Source: Tampa Tribune | May 1, 2009
Catherine Dolinski
May 1, 2009 (McClatchy-Tribune Regional News delivered by Newstex) -- TALLAHASSEE -- Budget talks at the Capitol remain dicey for Tampa's H. Lee Moffitt Cancer Center and dire for the city's Johnnie B. Byrd Sr. Alzheimer's Center and Research Institute, with the latter failing so far to win any funding.
Negotiations over 2009-10 state spending continue, and anything remains possible. But the bad news for the Byrd Institute has only gotten worse, with its proposed funding whittled from a meager $100,000 down to zero.
That $100,000 was a far cry from the $5 million the center's leaders say it needs to maintain its prestigious federal designation as a National Alzheimer's Disease Research Center. But the funding proposal at least made Byrd part of final budget negotiations.
Thursday, Nan Rich, vice chairwoman of the Senate's health care budget committee, confirmed: "There's no money for the Byrd center. I think it's pretty much agreed."
House Health Care Appropriations Chairman Kevin Ambler, R-Lutz, said Thursday that the Hillsborough County delegation hasn't given up.
"It has profound impacts on the community and on the state in terms of our ability to draw down national research dollars," he said.
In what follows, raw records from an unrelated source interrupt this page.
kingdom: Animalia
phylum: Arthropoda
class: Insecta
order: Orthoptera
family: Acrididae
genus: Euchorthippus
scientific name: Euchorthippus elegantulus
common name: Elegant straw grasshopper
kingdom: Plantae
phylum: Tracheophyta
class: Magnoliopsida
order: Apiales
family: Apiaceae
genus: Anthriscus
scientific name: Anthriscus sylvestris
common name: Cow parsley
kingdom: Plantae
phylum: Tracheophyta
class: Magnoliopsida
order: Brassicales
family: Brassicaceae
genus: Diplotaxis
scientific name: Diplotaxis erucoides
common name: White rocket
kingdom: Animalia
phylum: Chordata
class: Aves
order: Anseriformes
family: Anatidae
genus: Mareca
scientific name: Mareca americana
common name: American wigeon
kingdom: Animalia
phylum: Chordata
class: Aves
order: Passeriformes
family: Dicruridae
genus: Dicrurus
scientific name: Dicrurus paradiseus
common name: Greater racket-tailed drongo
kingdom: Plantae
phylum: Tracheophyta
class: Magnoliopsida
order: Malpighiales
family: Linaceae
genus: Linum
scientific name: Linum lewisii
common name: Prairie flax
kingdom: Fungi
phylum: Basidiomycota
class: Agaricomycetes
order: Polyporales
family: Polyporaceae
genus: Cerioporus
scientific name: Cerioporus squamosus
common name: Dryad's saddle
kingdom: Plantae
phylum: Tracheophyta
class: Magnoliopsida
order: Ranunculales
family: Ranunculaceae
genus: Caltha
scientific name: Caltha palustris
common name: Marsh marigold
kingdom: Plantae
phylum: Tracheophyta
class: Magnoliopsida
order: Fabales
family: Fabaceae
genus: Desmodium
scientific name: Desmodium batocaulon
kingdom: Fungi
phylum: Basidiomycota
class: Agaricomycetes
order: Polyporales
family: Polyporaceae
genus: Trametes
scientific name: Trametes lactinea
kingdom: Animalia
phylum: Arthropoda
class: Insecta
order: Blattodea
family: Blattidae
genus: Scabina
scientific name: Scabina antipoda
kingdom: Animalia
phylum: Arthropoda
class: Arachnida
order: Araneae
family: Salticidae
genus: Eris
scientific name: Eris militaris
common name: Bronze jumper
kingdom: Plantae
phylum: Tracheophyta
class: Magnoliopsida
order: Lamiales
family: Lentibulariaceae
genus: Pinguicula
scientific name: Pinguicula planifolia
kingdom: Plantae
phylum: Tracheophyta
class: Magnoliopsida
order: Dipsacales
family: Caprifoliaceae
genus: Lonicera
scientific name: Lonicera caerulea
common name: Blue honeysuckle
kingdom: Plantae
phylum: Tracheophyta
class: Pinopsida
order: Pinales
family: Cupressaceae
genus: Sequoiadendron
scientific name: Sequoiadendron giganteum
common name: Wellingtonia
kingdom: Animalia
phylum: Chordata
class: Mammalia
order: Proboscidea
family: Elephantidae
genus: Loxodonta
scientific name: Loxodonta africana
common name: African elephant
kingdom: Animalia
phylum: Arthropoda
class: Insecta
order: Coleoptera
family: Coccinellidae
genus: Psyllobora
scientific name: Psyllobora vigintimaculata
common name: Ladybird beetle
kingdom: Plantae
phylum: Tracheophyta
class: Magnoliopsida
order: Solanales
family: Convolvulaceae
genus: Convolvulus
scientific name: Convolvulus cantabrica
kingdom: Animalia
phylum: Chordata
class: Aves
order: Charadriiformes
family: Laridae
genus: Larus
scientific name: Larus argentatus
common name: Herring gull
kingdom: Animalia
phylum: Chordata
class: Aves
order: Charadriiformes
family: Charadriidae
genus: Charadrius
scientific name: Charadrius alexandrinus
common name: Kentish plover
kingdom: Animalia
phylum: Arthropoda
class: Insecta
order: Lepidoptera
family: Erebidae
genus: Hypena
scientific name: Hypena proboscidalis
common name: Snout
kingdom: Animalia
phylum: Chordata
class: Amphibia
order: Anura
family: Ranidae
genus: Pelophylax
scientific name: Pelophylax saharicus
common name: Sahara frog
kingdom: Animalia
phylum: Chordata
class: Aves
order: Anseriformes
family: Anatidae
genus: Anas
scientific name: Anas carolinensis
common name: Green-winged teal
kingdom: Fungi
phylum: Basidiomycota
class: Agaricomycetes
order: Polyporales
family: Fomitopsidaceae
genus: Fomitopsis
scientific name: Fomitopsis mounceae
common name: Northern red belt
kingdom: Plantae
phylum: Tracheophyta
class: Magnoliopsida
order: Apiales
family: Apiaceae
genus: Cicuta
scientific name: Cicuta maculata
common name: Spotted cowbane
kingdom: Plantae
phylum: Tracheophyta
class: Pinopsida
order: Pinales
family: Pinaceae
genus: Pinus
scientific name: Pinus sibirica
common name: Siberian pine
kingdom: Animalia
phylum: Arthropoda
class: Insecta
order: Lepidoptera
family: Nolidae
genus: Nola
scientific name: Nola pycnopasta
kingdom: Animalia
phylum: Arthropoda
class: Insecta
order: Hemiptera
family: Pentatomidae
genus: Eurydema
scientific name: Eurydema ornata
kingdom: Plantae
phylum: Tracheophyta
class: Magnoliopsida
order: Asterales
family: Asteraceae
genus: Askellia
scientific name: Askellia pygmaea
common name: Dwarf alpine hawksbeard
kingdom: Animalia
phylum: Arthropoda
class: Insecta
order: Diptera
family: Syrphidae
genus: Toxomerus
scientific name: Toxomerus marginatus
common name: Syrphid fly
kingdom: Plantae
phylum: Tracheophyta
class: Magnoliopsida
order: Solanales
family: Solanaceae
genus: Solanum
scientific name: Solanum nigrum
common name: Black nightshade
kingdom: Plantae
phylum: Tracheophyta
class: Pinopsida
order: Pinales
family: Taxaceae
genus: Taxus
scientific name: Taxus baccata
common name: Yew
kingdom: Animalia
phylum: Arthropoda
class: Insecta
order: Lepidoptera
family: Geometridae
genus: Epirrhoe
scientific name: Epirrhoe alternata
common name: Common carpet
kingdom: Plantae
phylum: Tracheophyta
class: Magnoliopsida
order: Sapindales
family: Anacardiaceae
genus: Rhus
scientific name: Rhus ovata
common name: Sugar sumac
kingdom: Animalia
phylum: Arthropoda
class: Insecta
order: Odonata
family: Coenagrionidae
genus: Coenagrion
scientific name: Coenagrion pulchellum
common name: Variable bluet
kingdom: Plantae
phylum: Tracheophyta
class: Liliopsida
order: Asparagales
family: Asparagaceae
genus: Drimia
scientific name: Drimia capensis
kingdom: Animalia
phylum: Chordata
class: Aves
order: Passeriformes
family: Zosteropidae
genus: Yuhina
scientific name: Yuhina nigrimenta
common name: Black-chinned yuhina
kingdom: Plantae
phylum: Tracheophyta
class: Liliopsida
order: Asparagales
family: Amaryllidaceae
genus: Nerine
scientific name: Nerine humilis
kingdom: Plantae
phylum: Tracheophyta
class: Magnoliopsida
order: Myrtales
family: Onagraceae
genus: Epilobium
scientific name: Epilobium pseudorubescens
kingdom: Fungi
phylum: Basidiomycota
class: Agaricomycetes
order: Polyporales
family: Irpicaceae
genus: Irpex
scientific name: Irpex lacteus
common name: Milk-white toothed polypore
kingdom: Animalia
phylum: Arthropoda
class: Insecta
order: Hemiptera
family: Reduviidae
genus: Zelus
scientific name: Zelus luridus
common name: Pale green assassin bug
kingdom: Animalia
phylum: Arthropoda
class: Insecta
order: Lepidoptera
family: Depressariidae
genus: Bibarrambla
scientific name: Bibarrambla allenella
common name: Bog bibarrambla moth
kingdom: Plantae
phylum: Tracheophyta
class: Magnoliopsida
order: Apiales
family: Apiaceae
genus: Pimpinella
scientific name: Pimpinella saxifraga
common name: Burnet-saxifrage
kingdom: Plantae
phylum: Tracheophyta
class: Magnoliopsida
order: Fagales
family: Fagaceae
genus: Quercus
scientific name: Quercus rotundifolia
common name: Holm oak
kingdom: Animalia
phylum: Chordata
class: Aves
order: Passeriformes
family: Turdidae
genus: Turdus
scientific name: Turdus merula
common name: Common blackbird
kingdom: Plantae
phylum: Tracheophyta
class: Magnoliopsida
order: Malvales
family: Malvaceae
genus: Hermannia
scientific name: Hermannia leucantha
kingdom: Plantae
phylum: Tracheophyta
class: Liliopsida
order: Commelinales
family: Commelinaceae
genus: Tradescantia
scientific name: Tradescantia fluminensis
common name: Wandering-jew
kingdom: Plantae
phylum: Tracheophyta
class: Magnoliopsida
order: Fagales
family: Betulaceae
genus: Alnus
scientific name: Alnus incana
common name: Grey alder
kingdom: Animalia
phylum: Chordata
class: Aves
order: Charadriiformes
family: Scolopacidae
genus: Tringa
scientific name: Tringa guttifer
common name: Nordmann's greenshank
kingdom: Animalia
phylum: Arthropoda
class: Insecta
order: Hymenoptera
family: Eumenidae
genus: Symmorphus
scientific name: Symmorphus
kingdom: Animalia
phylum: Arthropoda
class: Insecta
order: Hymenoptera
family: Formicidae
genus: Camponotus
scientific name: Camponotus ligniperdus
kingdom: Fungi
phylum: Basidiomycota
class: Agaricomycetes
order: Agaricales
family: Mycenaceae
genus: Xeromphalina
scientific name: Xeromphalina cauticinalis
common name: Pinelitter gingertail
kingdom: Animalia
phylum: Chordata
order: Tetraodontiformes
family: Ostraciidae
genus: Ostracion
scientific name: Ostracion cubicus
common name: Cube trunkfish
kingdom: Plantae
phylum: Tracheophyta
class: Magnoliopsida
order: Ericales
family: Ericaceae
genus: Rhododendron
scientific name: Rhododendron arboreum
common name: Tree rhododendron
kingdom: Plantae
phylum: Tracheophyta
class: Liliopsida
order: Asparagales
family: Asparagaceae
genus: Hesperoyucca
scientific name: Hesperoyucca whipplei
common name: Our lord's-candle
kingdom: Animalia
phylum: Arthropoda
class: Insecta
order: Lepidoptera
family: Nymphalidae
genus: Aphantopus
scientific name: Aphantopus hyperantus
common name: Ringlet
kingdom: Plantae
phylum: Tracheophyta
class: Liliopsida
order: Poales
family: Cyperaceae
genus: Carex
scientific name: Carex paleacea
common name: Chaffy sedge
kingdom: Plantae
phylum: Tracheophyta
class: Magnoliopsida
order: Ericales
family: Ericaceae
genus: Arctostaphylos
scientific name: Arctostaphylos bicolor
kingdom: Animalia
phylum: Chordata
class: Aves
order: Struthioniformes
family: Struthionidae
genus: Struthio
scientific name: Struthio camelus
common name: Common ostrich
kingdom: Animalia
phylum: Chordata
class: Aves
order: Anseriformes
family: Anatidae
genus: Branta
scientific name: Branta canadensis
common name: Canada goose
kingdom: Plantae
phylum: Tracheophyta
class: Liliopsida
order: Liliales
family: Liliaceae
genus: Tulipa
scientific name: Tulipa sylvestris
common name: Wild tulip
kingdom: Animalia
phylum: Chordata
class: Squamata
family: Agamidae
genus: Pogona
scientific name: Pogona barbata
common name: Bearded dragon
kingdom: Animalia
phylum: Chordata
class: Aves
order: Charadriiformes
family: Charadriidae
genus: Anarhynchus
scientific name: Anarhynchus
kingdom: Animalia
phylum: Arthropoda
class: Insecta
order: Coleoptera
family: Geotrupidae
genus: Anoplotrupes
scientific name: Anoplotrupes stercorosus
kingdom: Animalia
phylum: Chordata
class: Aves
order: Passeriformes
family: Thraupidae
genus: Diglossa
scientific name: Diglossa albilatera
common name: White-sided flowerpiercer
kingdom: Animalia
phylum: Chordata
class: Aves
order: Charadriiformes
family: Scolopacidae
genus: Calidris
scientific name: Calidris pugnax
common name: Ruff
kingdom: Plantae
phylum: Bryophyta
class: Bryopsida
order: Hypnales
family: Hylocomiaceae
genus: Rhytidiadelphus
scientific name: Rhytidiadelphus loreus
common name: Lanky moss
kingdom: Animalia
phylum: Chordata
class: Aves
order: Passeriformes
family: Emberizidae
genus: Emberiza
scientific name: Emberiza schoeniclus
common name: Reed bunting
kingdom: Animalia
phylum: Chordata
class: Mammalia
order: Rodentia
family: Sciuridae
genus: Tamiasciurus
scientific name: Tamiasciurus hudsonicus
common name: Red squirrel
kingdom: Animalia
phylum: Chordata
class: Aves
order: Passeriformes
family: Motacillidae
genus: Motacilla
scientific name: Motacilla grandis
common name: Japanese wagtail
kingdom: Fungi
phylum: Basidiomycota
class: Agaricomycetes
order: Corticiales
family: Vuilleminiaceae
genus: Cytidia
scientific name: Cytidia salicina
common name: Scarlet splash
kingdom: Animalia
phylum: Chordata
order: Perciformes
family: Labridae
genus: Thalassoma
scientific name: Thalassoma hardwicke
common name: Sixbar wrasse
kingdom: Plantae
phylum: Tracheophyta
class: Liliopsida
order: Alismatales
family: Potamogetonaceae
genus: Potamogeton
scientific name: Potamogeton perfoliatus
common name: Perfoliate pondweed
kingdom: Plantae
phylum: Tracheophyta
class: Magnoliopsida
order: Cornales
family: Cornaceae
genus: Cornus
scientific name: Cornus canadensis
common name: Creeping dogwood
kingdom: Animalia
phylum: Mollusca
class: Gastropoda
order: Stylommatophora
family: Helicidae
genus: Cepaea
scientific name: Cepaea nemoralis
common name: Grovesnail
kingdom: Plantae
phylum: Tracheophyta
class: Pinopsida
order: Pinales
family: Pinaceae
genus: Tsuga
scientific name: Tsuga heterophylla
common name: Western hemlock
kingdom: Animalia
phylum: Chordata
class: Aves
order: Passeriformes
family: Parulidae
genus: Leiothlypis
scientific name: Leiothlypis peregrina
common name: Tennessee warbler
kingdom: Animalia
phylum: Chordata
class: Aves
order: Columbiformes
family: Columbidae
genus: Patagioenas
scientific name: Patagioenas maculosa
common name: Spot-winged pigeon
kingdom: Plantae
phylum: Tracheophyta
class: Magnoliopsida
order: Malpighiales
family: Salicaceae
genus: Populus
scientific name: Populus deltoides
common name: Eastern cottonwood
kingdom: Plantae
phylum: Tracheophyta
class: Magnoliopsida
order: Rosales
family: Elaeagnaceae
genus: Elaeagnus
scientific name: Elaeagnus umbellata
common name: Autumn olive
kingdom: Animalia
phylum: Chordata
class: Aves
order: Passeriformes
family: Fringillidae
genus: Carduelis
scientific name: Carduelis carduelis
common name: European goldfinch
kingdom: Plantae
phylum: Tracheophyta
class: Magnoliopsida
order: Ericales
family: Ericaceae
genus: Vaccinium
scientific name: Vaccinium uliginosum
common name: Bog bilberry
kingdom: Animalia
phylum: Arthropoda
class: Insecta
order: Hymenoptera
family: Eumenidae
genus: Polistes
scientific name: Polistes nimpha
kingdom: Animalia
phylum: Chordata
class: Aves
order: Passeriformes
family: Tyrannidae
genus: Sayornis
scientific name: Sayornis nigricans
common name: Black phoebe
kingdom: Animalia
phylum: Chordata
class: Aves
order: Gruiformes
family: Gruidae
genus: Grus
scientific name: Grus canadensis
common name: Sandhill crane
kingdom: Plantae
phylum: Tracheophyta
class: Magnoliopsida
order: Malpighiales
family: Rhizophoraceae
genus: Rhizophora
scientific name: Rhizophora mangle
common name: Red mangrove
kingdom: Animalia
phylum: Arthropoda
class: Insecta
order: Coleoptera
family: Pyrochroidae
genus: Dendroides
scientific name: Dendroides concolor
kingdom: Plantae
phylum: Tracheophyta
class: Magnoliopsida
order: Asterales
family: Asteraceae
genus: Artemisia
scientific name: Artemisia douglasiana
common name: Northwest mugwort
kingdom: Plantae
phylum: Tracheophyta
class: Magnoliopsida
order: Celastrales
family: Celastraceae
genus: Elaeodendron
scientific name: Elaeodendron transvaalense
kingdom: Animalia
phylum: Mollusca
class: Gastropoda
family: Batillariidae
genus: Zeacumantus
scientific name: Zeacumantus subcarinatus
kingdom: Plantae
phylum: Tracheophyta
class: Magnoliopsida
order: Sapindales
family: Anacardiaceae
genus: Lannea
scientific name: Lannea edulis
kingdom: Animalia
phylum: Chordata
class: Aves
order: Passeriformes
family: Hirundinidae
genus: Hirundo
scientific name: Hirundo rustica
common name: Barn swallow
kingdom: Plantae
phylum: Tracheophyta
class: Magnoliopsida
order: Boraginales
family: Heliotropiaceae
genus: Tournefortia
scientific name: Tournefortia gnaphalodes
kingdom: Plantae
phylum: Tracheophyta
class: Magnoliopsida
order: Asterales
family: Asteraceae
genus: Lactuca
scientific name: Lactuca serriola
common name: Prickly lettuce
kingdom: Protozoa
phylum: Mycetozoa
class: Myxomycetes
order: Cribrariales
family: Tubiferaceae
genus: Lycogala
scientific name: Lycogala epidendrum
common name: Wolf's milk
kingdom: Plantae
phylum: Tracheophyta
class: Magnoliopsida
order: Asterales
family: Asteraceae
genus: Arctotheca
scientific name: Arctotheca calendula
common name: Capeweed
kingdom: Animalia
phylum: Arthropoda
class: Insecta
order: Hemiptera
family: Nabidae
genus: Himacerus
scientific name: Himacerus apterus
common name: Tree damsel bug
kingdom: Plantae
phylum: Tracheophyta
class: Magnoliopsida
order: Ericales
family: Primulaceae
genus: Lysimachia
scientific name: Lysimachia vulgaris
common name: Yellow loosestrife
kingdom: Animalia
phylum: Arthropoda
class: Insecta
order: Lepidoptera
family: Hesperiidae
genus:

But Rich, R-Sunrise, alluded to controversy that for years has swirled around the Byrd Institute over governance, spending and other issues. "It was just decided that because of the previous issues that was not the place where the money would go in a year like this."
The Moffitt center fared better Thursday, when the House proposed giving it $20 million of expected revenue from a $1-a-pack increase in the state's cigarette tax.
Moffitt, which seeks money to pay for its $371 million campus expansion, once enjoyed annual funding for capital projects, but lawmakers allowed that arrangement to expire last year. This spring, the House and Senate have agreed to spend $50 million expected from increasing the cigarette tax on cancer research.
Whether the Senate will agree to spending $20 million of that on the Moffitt center remains to be seen. Durell Peaden, R-Crestview, who oversees health care spending in the Senate, said Senate leaders are leaning toward spending the money on peer-reviewed statewide grant programs for research.
"We're hopeful that ... Moffitt will receive the resources we need, not only for treatment and research, but also be a bondable source of income that we've been seeking so that we can complete the construction of the campus of the Moffitt Research Park," said Jamie Wilson, lobbyist for the cancer center.
The health care budget chairmen are leaving the issue to their respective chambers' budget chiefs for resolution.